Provided records section start

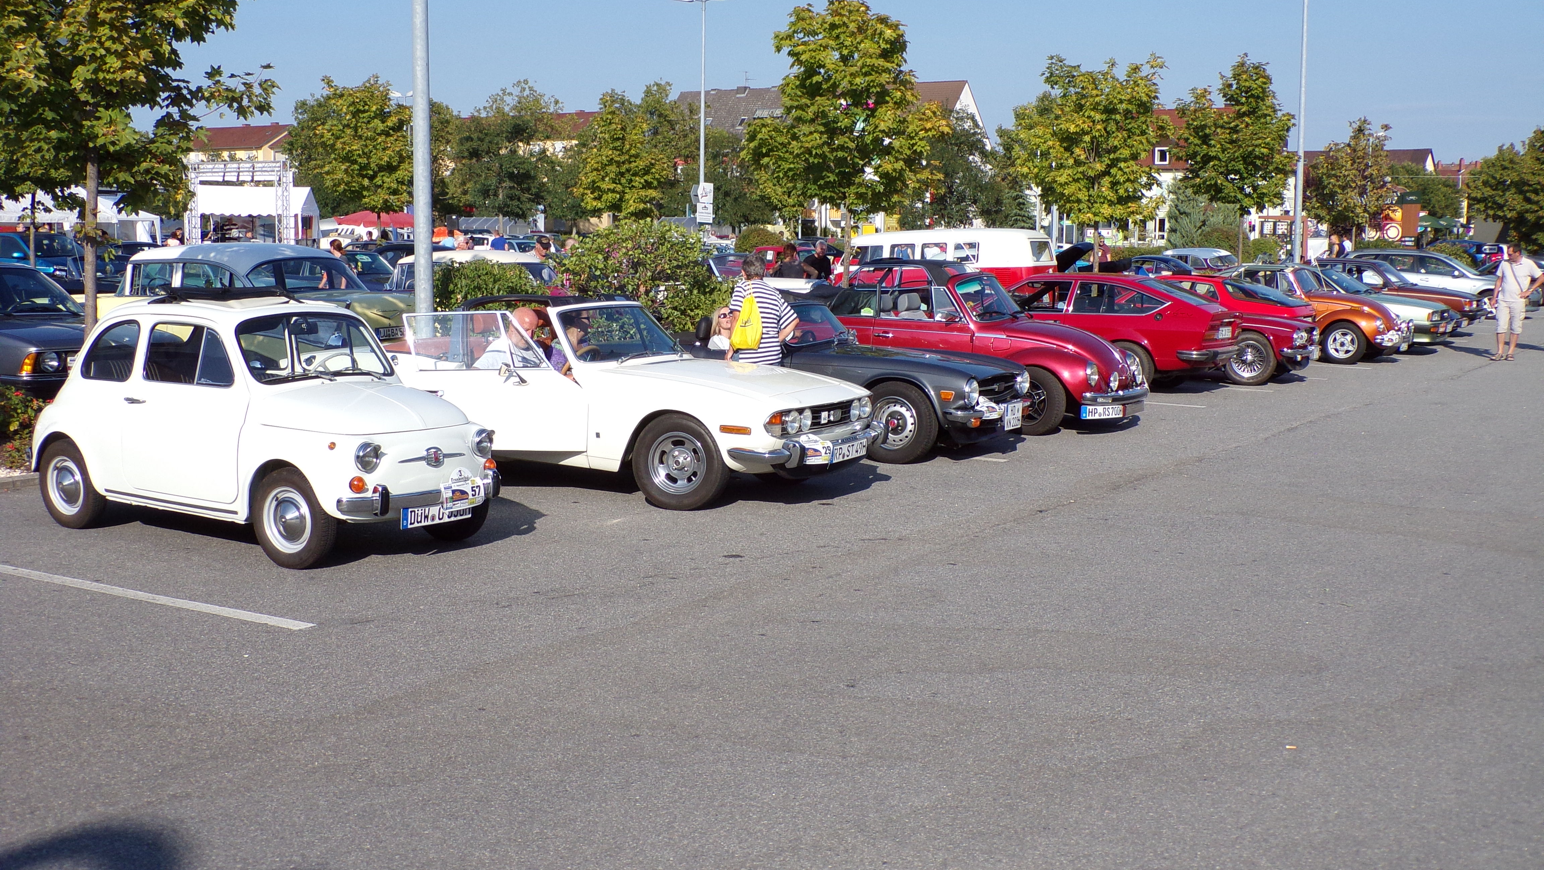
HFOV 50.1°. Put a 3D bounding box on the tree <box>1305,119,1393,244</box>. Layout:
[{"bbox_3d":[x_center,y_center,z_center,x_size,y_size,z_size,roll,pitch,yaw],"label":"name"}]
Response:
[{"bbox_3d":[15.778,-5.949,44.696,2.600,5.180,2.600,4,8,33],"label":"tree"}]

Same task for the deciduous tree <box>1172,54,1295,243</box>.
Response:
[{"bbox_3d":[10.286,-5.361,36.224,2.750,5.870,2.750,4,8,33],"label":"deciduous tree"}]

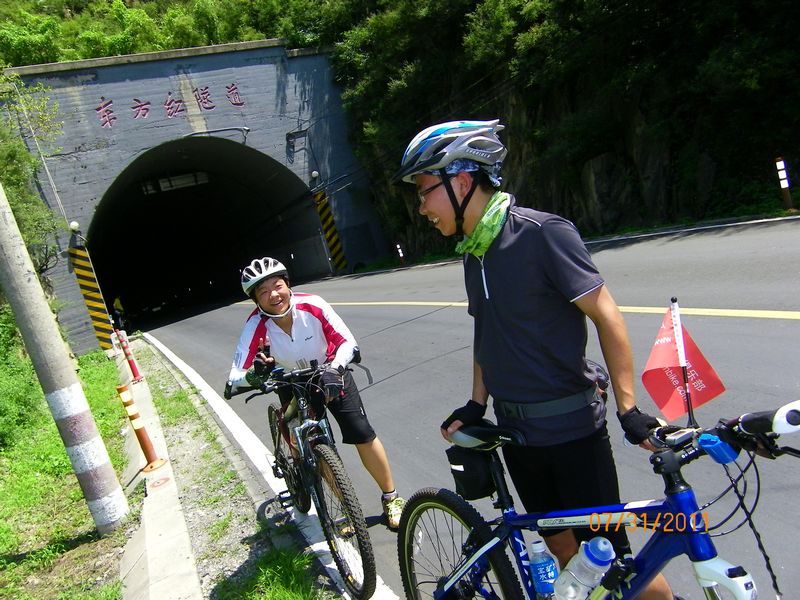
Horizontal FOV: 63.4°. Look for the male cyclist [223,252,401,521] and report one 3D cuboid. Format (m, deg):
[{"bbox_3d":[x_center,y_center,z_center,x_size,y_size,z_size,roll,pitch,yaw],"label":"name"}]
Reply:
[{"bbox_3d":[-0.466,0.497,3.146,0.640,1.461,0.720,-18,8,-12],"label":"male cyclist"}]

Provided records section end

* Instructions to follow
Exact output of each line above is wanted, without the pictures.

* Completed exercise
HFOV 50.1°. Put a 3D bounding box on the tree <box>1305,119,1393,244</box>. Layout:
[{"bbox_3d":[x_center,y_center,z_center,x_size,y_size,z_size,roll,pitch,yaw],"label":"name"}]
Response:
[{"bbox_3d":[15.778,-5.949,44.696,2.600,5.180,2.600,4,8,33],"label":"tree"}]

Same task for the deciduous tree <box>1172,54,1295,243</box>.
Response:
[{"bbox_3d":[10.286,-5.361,36.224,2.750,5.870,2.750,4,8,33],"label":"deciduous tree"}]

Horizontal FOV: 63.4°. Look for the male cyclist [223,252,401,521] and report one 3D cuboid. Format (m, deg):
[{"bbox_3d":[x_center,y_center,z_center,x_size,y_size,z_size,roll,pitch,yaw],"label":"name"}]
Reply:
[{"bbox_3d":[-0.466,0.497,3.146,0.640,1.461,0.720,-18,8,-12],"label":"male cyclist"}]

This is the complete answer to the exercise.